We have collected over 9 million tweets focusing on key phrases relating to tree failure and limb loss throughout the UK (phrases such as “tree failure” or “blown over”) from the social media platform Twitter covering the period December 2007 to August 2016.  Over 70,000 of these tweets are precisely geocoded via GPS coordinates (latitude and longitude), whilst many others contain more general indicators of location such as the 90,000 individual place names mentioned in the tweet text or the home address of 3.2 million users.  In addition, 2.9 million tweets have accompanying photos or videos which can help provide further context to each tweet. This dataset likely holds an insight into the location and impact of tree failure incidents throughout the UK as seen by the users of Twitter. The curation and exploration of this dataset involves the identification of relevant tweets, working with location data of varying spatial specificity and the processing of media files.

Specific objectives are as follows:

  • Create a spatial database of historical tree failure events. This will involve solving the following issues:
    • Coping with the varying accuracy of the datasets (e.g. precise or approximate location of tree, quantitative or qualitative estimate of height, interpretation of species)
    • Working with image and text data
    • Coping with multiple reports of the same event (e.g. reported by different individuals to different degrees of accuracy)
    • Triangulating all available information to give the best estimate of location and tree parameters.
  • Use the database to validate the TREEFALL model. We will run the TREEFALL for specific historical storm events (e.g. December 2011, October 2013) and compare our modelled predictions of tree failure with reported cases of tree failure held within our socially-generated database.  The database will give us the opportunity to test, refine and validate our model such that we can have confidence in its predictions for past, present or future storm events.

This project links directly to the TREEFALL project which has been funded by NERC under their Environmental Risks to Infrastructure Innovation Programme. This programme is concerned with identifying, understanding and quantifying environmental risks to the infrastructure systems in the UK.  This project is being undertaken in partnership RSK ADAS and Scottish Power.  Tree failure is a major problem for Scottish Power since failure close to overhead lines can result in significant disruption across the power supply network.  Proactive management of trees close to overhead power lines is therefore necessary in order to minimise the risks of disruption to the network.

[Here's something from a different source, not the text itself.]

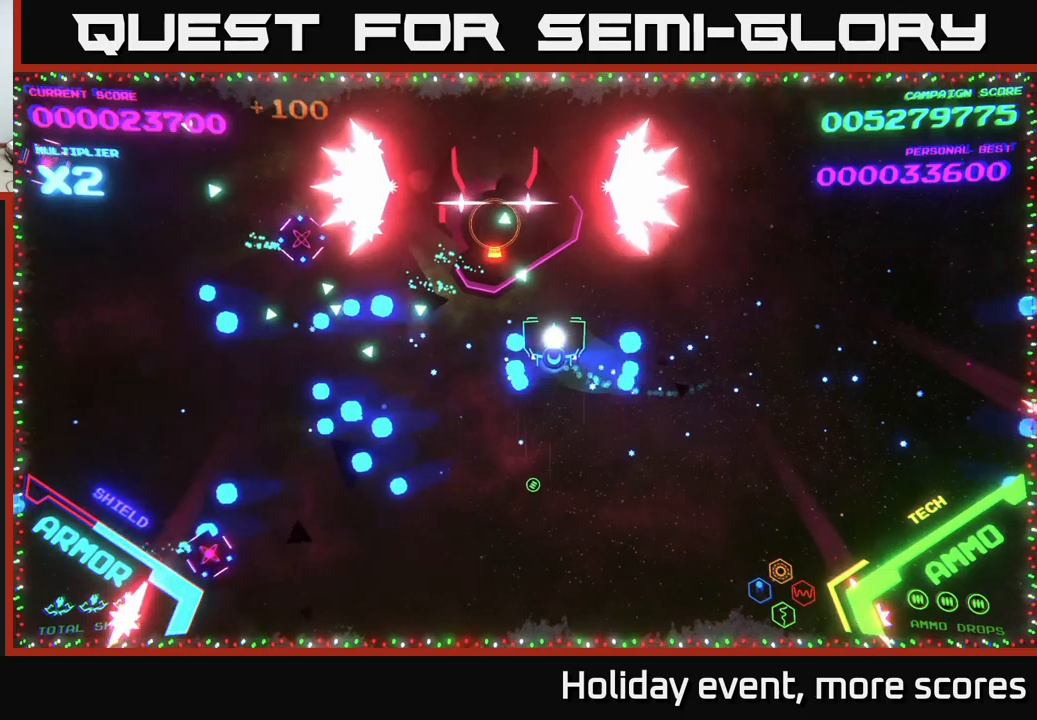
{"buttons": ["B"], "left_stick": "center", "right_stick": "center", "events": [[283, "left_stick", "up-right"], [416, "left_stick", "center"]]}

Duncan Whyatt & Alan Blackburn

Lancaster University

Please note the following eligibility criteria. Applicants should:

  • be studying for an undergraduate degree in a quantitative discipline outside of NERC’s scientific remit(e.g. mathematics, statistics, computing, engineering, physics)
  • be applying for a placement in a different department to their undergraduate degree,
  • be undertaking their first undergraduate degree studies (or integrated Masters),
  • be expected to obtain a first or upper second class UK honours degree,
  • be eligible for subsequent NERC PhD funding (i.e. UK, EU or right to remain in the UK.